9. Generalized Additive Models

In Chapter 8 we discussed additive models (AM) of the form

$\displaystyle E(Y\vert {\boldsymbol{X}}) = c + \sum_{\alpha =1}^d g_\alpha ( x_\alpha )\,.$ (9.1)

Note that we put $ EY=c$ and $ E\{g_\alpha
(X_\alpha)\}=0$ for identification.

In this chapter we discuss variants of the model (9.1). Recall that the main advantage of an additive model is that (compared to a fully nonparametric model) it avoids the curse of dimensionality and that the component functions are easy to interpret. Stone (1986) proved that this also holds for generalized additive models.

We will focus here on the modification of (9.1) by additional parametric, in particular linear, components. The resulting additive partial linear model (APLM) can be written as

$\displaystyle E(Y\vert {\boldsymbol{U}}, {\boldsymbol{T}}) = c+ {\boldsymbol{U}}^\top \beta + \sum_{\alpha =1}^q g_\alpha ( T_\alpha )\,,$ (9.2)

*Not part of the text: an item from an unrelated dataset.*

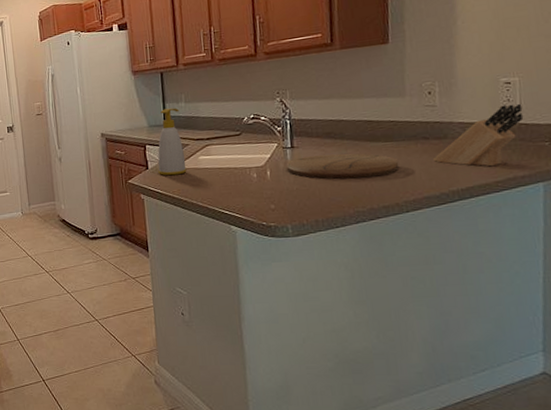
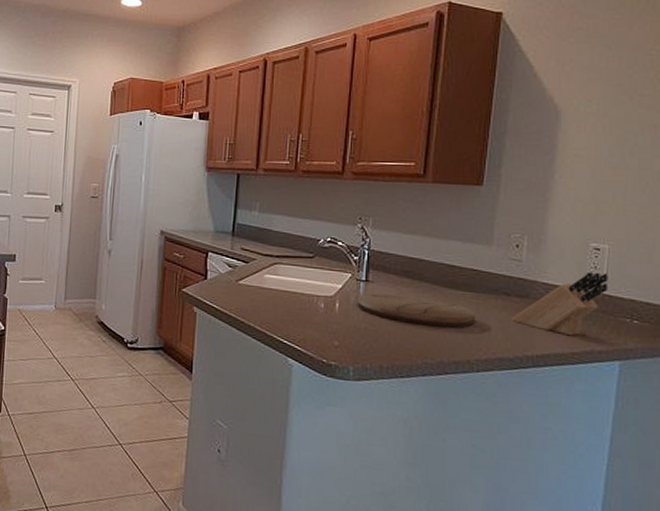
soap bottle: present [157,107,187,176] -> none [217,215,251,292]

where we again use the partitioning $ {\boldsymbol{X}}=({\boldsymbol{U}},{\boldsymbol{T}})$ introduced in Chapter 7. Moreover, we will extend AM and APLM by a possibly nontrivial link function $ G$. This leads to the generalized additive model (GAM)

$\displaystyle E(Y\vert {\boldsymbol{X}}) = G \left\{ c+ \sum_{\alpha =1}^d g_\alpha ( X_\alpha ) \right\}$ (9.3)

or to the generalized additive partial linear model (GAPLM)

$\displaystyle E(Y\vert {\boldsymbol{U}}, {\boldsymbol{T}}) = G \left\{ c+{\boldsymbol{U}}^\top \beta + \sum_{\alpha =1}^q g_\alpha ( T_\alpha ) \right\} \,.$ (9.4)

It is obvious that model (9.4) is a modification of the GPLM. Consequently we will base the estimation of the GAPLM to a significant extent on the estimation algorithms for the GPLM. In fact, most of the methodology introduced in this chapter comes from the combination of previously introduced techniques for GLM, GPLM, and AM. We will therefore frequently refer to the previous Chapters 5, 7 and 8.